I have a 512x512 image and I am calling the kernel in that way:

out = (unsigned char*) malloc(n*m*3);
cudaMalloc( (void**)&dev_image, n*m*3);
cudaMalloc( (void**)&dev_out, n*m*3);
cudaMemcpy( dev_image, image, n*m*3, cudaMemcpyHostToDevice);
cudaMemcpy( dev_out, out, n*m*3, cudaMemcpyHostToDevice);

dim3 threads(16,16);
dim3 blocks(32, 32);

test<<<blocks, threads>>>(dev_image, dev_out, n, m);
cudaThreadSynchronize();

cudaMemcpy( out, dev_out, n*m*3, cudaMemcpyDeviceToHost );

Any idea what I am doing wrong?
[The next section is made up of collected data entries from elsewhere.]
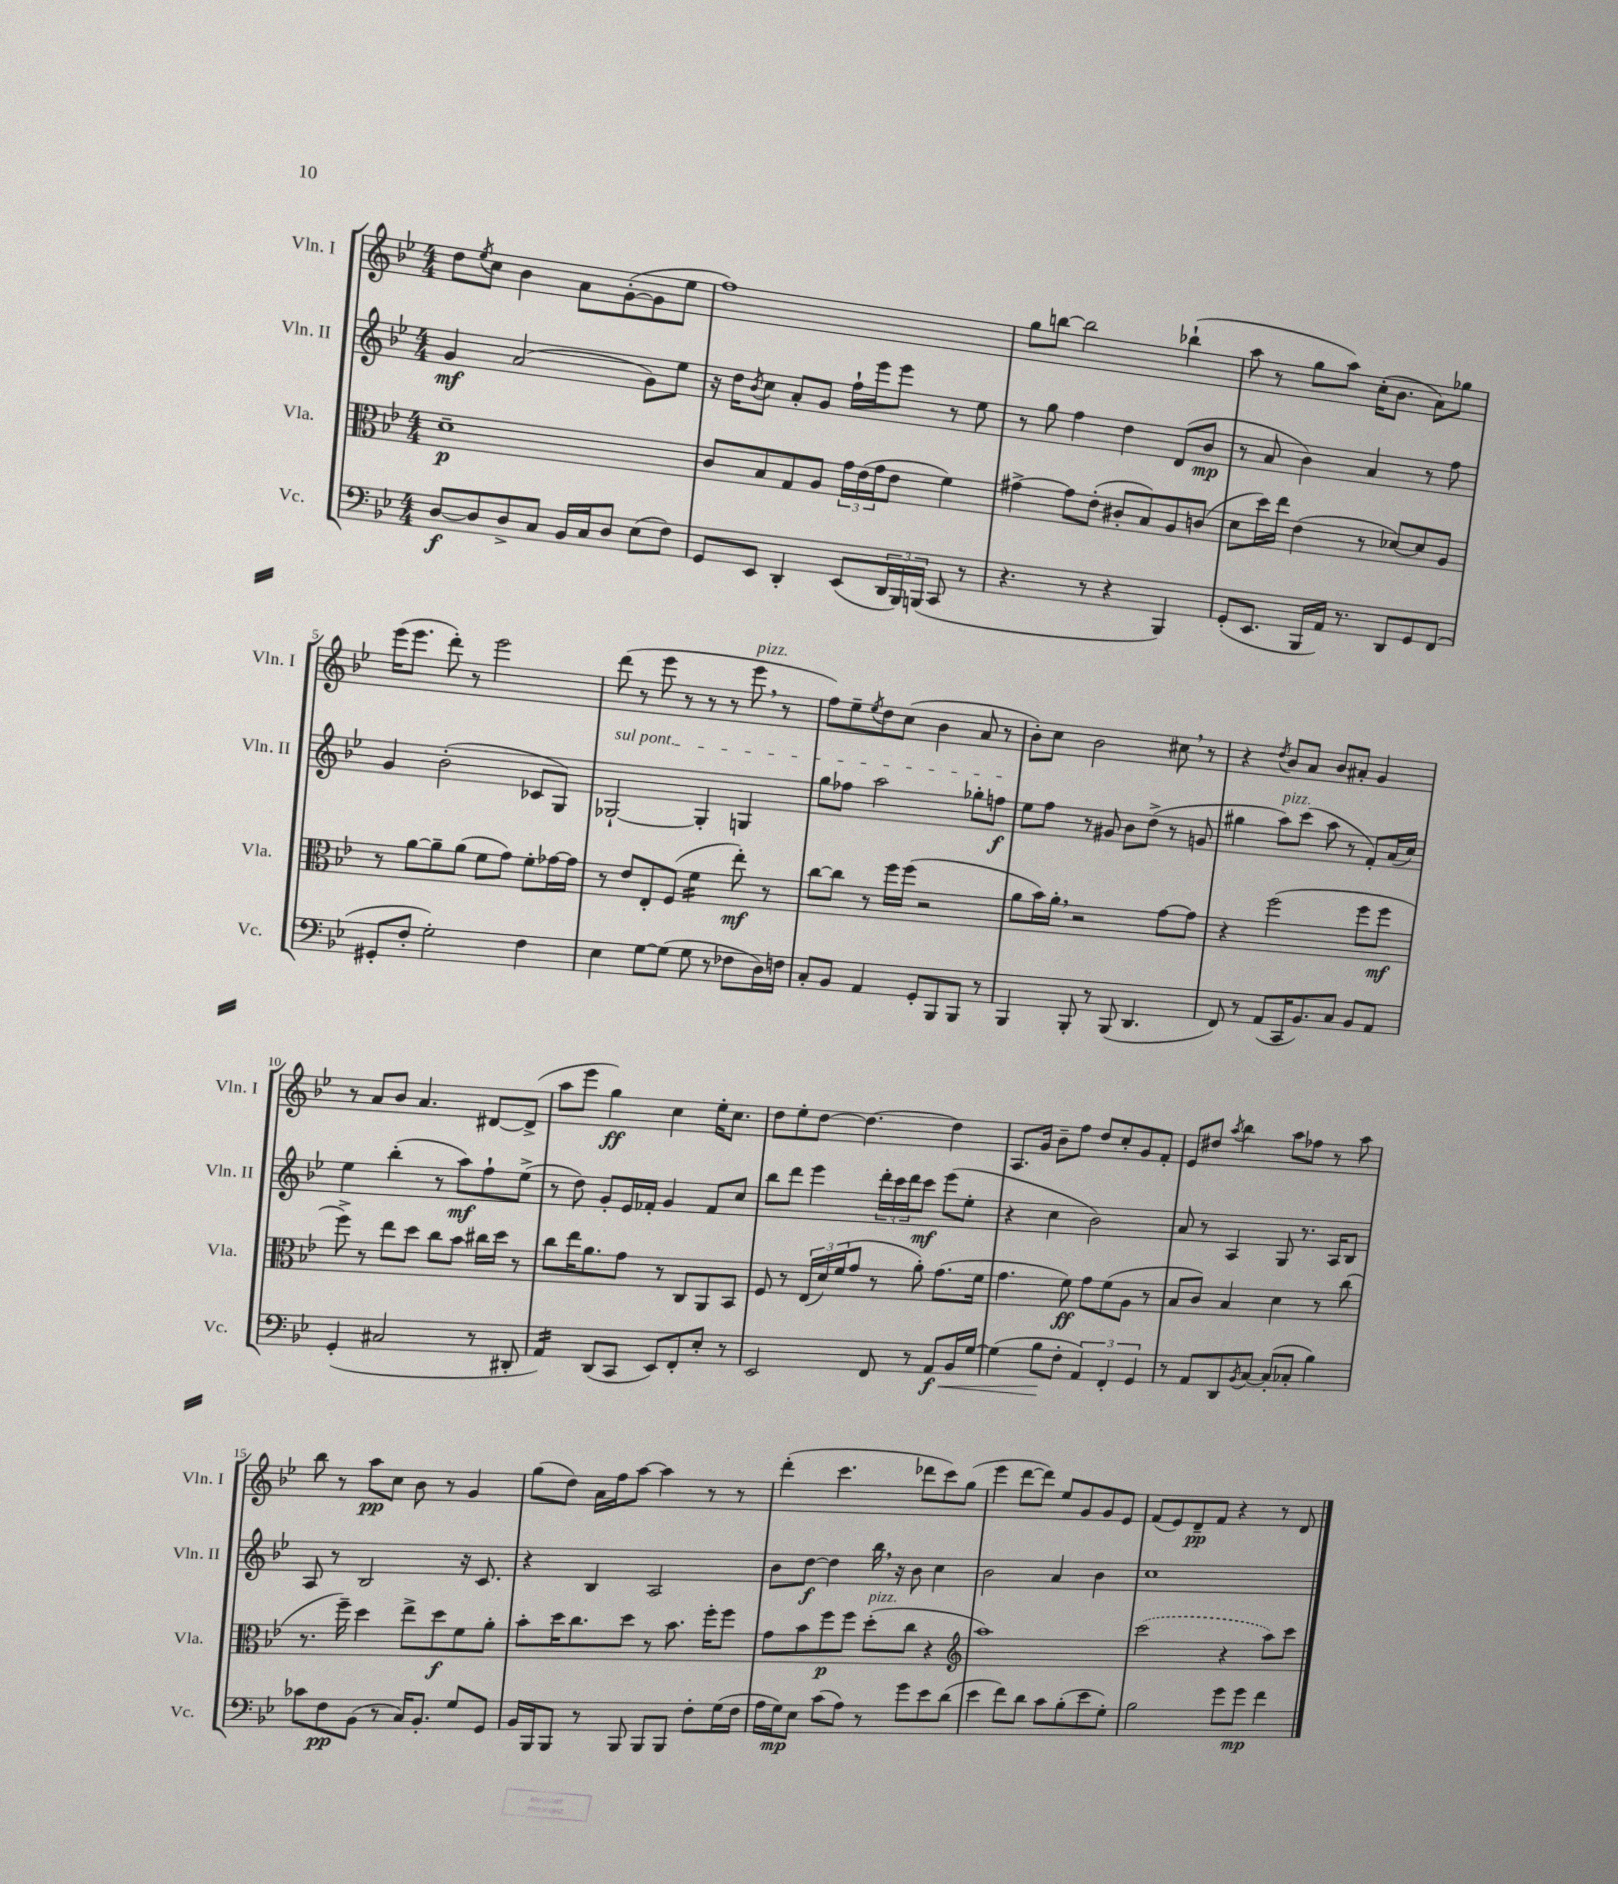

**kern	**kern	**kern	**kern
*staff4	*staff3	*staff2	*staff1
*clefF4	*clefC3	*clefG2	*clefG2
*k[b-e-]	*k[b-e-]	*k[b-e-]	*k[b-e-]
*M4/4	*M4/4	*M4/4	*M4/4
[8D	1d~	4g	8dd
.	.	.	8qee-
8D]	.	.	8cc
8D^	.	(2a	4b-
8C	.	.	.
16BB-	.	.	8a
16C	.	.	.
8D	.	.	([8g'
(8E-	.	8g)	8g]
8F)	.	8ee-	8ee-
=	=	=	=
8GG	8c	16r	1ff)
.	.	16dd	.
.	.	8qb-	.
8EE-	8B-	8cc	.
4DD'	8G	8a'	.
.	8A	8g	.
(8EE-	24g	16ff`	.
.	(24e-	.	.
.	.	16eee-	.
.	24g	.	.
24DD	8e-	8eee-	.
24BBB-)	.	.	.
(24BBB	.	.	.
8CC	4f)	8r	.
8r	.	8ee-	.
=	=	=	=
4.r	[4g#^	8r	8gg
.	.	8gg	[8bb
.	8g#]	4ff	2bb]
8r	(8e-'	.	.
4r	8c#'	4dd	.
.	8B-)	.	.
4BBB-)	8A	(8d	(4bb-`
.	(8c	8b-	.
=	=	=	=
(8GG'	8d	8r	8aa
8.EE-	16dd)	8a	8r
.	16ee-	.	.
.	(4e-	4b-)	8gg
16BBB-	.	.	.
16AA)	.	.	8aa)
8.r	.	.	.
.	8r	4a	(16cc'
.	.	.	8.b-
8DD	[8d-)	.	.
8GG	8d-]	8r	8a)
(8FF	8A	8ff	8gg-
=	=	=	=
8GG#'	8r	4g	(16eee-
.	.	.	8.eee-
8F'	[8a	.	.
2G')	8a~]	(2b-'	8ddd')
.	(8a	.	8r
.	8f	.	2eee-
.	8g)	.	.
4F	8f'	8c-	.
.	[16g-	8G)	.
.	16g-]	.	.
=	=	=	=
4E-	8r	[2G-`	(8ddd
.	8e-	.	8r
[8G	8E-'	.	8eee-
(8G]	(8F	.	8r
8G	4f	4G-']	8r
8r	.	.	8r
8F-	8ee-')	4G	8eee-
16D)	8r	.	8r
16F	.	.	.
=	=	=	=
8C'	[8cc	8gg	8ff)
8BB-	8cc]	8ff-	8ee-~
.	.	.	8qee-
4AA	8r	2aa	8dd
.	16ff	.	(8cc
.	(16ff	.	.
8GG'	2r	.	4b-
8BBB-	.	.	.
8BBB-	.	8gg-'	8a
8r	.	8ff	8r
=	=	=	=
4BBB-	8a	8ee-	8b-')
.	16b-)	8ff	8cc
.	16a'	.	.
8BBB-'	2r	8r	2b-
8r	.	8g#	.
(8BBB-	.	8b-	.
4.DD	.	(8dd^	.
.	[8g	8r	8cc#
.	8g]	8g	8r
=	=	=	=
8FF)	4r	4gg#	4r
8r	.	.	.
.	.	.	8qdd
(8AA	(2ff	8aa)	8b-
16CC	.	(8ccc	8a
8.BB-)	.	.	.
.	.	8aa	8b-
8C	.	8r	8a#'
8BB-	8ff	8f')	4g
8AA	8ff	(16a	.
.	.	16cc)	.
=	=	=	=
(4GG'	8ff^)	4ee-	8r
.	8r	.	8a
2C#	8ee-	(4bb-'	8b-
.	8dd	.	4.a
.	8cc	8r	.
.	8b-	8aa)	.
8r	16cc#	8ff`	[8d#
.	16dd	.	.
8DD#'	8r	(8ee-^	(8d#^]
=	=	=	=
4AA)	8cc	8r	8aa
.	16ee-	8dd)	8eee-
.	8.a	.	.
(8DD	.	8g'	4gg)
8CC	8g	16e-	.
.	.	16f-'	.
8EE-)	8r	4g	4cc
8FF'	8C	.	.
8E-'	8AA	8f-	16ee-'
.	.	.	8.cc
8r	8BB-	8cc	.
=	=	=	=
2EE-	8F	8bb-	8dd
.	8r	8ddd	8ee-'
.	(24E-	4eee-	[8dd
.	24d)	.	.
.	(24f	.	.
.	8g	.	4.dd_
8FF	8r	24ddd'	.
.	.	24ccc	.
.	.	24ddd	.
8r	8a')	8ccc	.
8AA	(8.g	(8eee-	4dd]
16BB-	.	8ee-'	.
[16G	16f	.	.
=	=	=	=
(4G]	4.g	4r	8.A
.	.	.	16g
8B-	.	4cc	8b-~
8F'	8f)	.	8ff
6AA)	8g	2b-)	8dd
.	(8f	.	8cc'
6FF'	.	.	.
.	8A	.	8g
6GG	.	.	.
.	8r	.	8f'
=	=	=	=
8r	8B-	8a	8e-
8AA	8c)	8r	8dd#
.	.	.	8qaa
8DD	4B-	4A	4bb-
8qBB-	.	.	.
[8C	.	.	.
(8C']	4d	8G	8aa
8C-'	.	8.r	8ff-
4B-)	8r	.	8r
.	.	16A	.
.	(8cc	8B-	8aa
=	=	=	=
8c-	8.r	8A	8bb-
8F	.	8r	8r
.	16ff~)	.	.
(8BB-	4dd	2B-	8aa
8r	.	.	8cc
16C)	8ee-^	.	8b-
8.BB-'	.	.	.
.	8dd	.	8r
8G	8f	16r	4g
.	.	8.c	.
8GG	8a'	.	.
=	=	=	=
16BB-	8b-'	4r	(8gg
16BBB-	.	.	.
8BBB-	16dd	.	8dd)
.	8.cc	.	.
8r	.	4B-	16a
.	.	.	16ff
8BBB-	8dd	.	[8aa
8BBB-	8r	2A	4aa]
8BBB-	8.b-	.	.
8F'	.	.	8r
.	16ff'	.	.
(16G	8ff	.	8r
16F	.	.	.
=	=	=	=
16A	8g	8b-	(4ddd'
16G)	.	.	.
8E-	8b-	[8dd	.
(8c	8ff	4dd]	4.ccc
8A)	8ff	.	.
8r	(8dd'	16bb-	.
.	.	16r	.
8g	8cc	8b-	8ddd-
8e-	4r	4cc	8ccc)
(8d	.	.	(8gg
=	=	=	=
*	*clefG2	*	*
4e-	1aa)	2b-	4eee-
8f)	.	.	[8ddd
8d	.	.	8ddd])
8c	.	4a	8ee-
(8B-'	.	.	8g
8e-	.	4b-	8g
8G')	.	.	8e-
=	=	=	=
2B-	(2ccc	1cc	(8f
.	.	.	8e-)
.	.	.	8d~
.	.	.	8f
8g	4r	.	4r
8g	.	.	.
4f	8aa)	.	8r
.	8ccc	.	8d
==	==	==	==
*-	*-	*-	*-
How can I copy a part of global memory to shared memory (one dimensional)?

1

There are 1 best solutions below

0
On

In your kernel you check threadIdx.x < 256 which is wrong because threadIdx.x couldn't be bigger than 15. You have to check your index inside the 16x16 threadblock instead.

I've changed your kernel to this:

__global__ void test(unsigned char *image, unsigned char *out, int n, int m)
{
    int x = threadIdx.x + blockIdx.x * blockDim.x;
    int y = threadIdx.y + blockIdx.y * blockDim.y;
    int index = x + y * blockDim.x * gridDim.x;
    int blockIndex = threadIdx.x + threadIdx.y * blockDim.x;

    __shared__ unsigned char shared [16*16*3];

    if (blockIndex < 256 && index < n*m)
    {
        shared[blockIndex*3+0] = image[index*3+0];
        shared[blockIndex*3+1] = image[index*3+1];
        shared[blockIndex*3+2] = image[index*3+2];
    }

    __syncthreads();

    if (blockIndex < 256 && index < n*m)
    {
        out[index*3+0] = shared[blockIndex*3+0];
        out[index*3+1] = shared[blockIndex*3+1];
        out[index*3+2] = shared[blockIndex*3+2];
    }
}

Also you should never forget a bounds check in your kernels (I've added, too) and proper cuda errorchecking for kernel and cuda api calls.